Why Indian Startups Are Leaning Into The Desi Identity

The ‘Made in India’ theme is no longer just a tagline. It is a product strategy, a supply-chain story, and a cultural promise.

Guest Writer Updated: Monday, November 24, 2025, 01:29 AM IST

By Durvesh Yadav

The ‘Made in India’ story is changing. Open your social feed and you’ll spot something interesting: young Indian brands are no longer trying to simply look global. They are proudly local, drawing on Indian ingredients, regional language, heritage crafts, and local geography.

They aren’t just adding the tricolour to their packaging — they are building the story of India into their product, promise, and worldview.

What’s driving this? Three big shifts:

Indian shoppers — especially millennials and Gen Z — are increasingly comfortable choosing local brands. They want something that feels Indian, and they are happy to say it.

D2C models, quick-commerce, and vernacular creators make it easier for niche, regional stories to reach real audiences, not just mass markets.

When a product says “from the Kutch salt pans” or “Nilgiri single-origin,” it signals a genuine story. Local sourcing, regional craft, and fewer import costs help brands offer something premium — but not overpriced.

Look at how this plays out: brands are focusing on ghee made by the Bilona method, pickles tied to district names or grandmothers’ kitchens, and snacks mapping regional spices. They’re not only selling taste — they’re selling trust, familiarity, and identity.

And it’s not just food. Even a heritage fabric like Khadi is being revived not only as tradition, but as climate-smart, skin-friendly, and couture-inspired.

Language matters too.

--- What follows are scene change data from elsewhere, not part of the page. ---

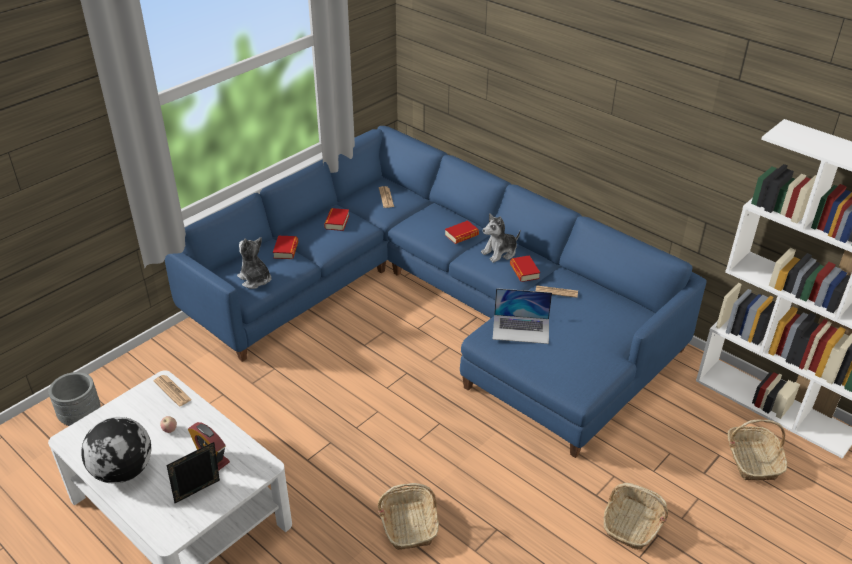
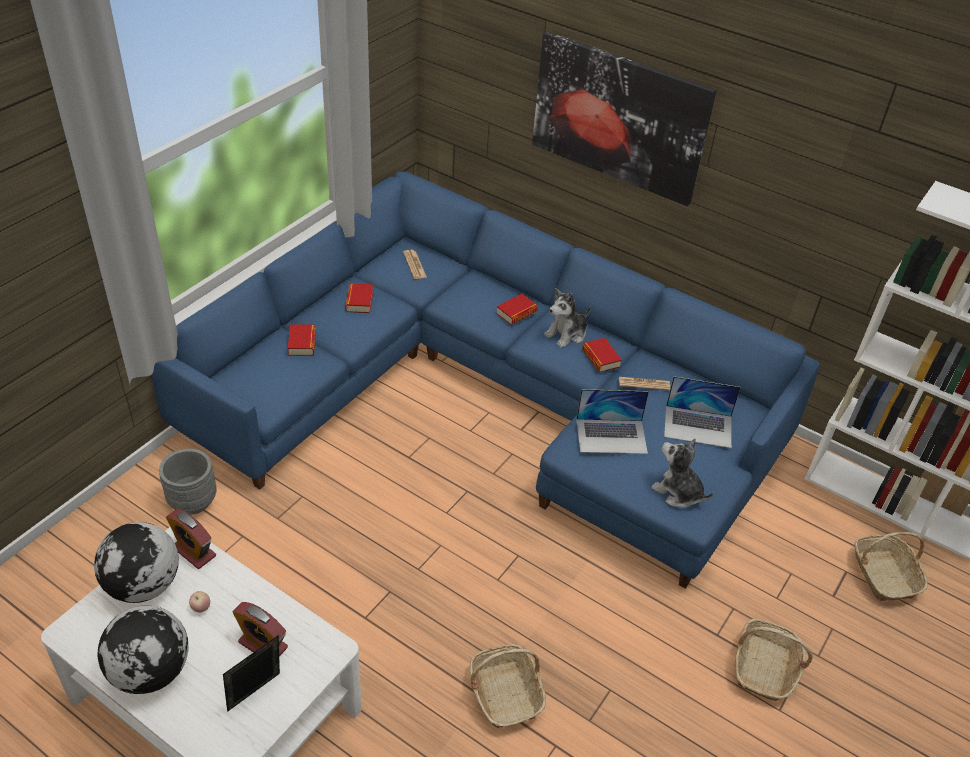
camera: 10 degrees left, 5 degrees up
(81, 417) = (62, 582): grey planter -> grey planter (192, 501)
(130, 412) = (143, 586): none -> globe
(172, 391) = (194, 552): newspaper -> alarm clock
(255, 280) = (270, 386): plush toy -> plush toy (678, 492)
(543, 76) = (619, 117): none -> picture
(595, 325) = (698, 426): none -> laptop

A face wash called “Tulsi-Neem” is both familiar and functional; it speaks Hindi/ Hinglish and signals trust faster than a Latin-style name. For regional creator communities, that strong local hook matters.

Also, tech brands are tapping this pride. Fintechs use metaphors of the neighbourhood kirana (grocer) ledger, mobility startups borrow names from Indian wildlife, and agri-tech features are named after sowing cycles. These are subtle signals that the brand is rooted in India — not imported.

Of course, there is a risk. If a brand uses Indian motifs superficially — token tricolour, mythological references without substance — it rings hollow. The winners are the ones who do the groundwork: source locally, craft well, narrate honestly. They don’t “sell India”; they operationalise it as an edge.

What’s coming next? Expect more region-specific drops, products where origin is front and centre, packaging that explains craft and community, and collaborations around GI tags (geographical indicators). The ‘Made in India’ theme is no longer just a tagline. It is a product strategy, a supply-chain story, and a cultural promise.

When done well, what used to be familiarity becomes distinctiveness — turning pride into preference, and repeat purchase into loyalty.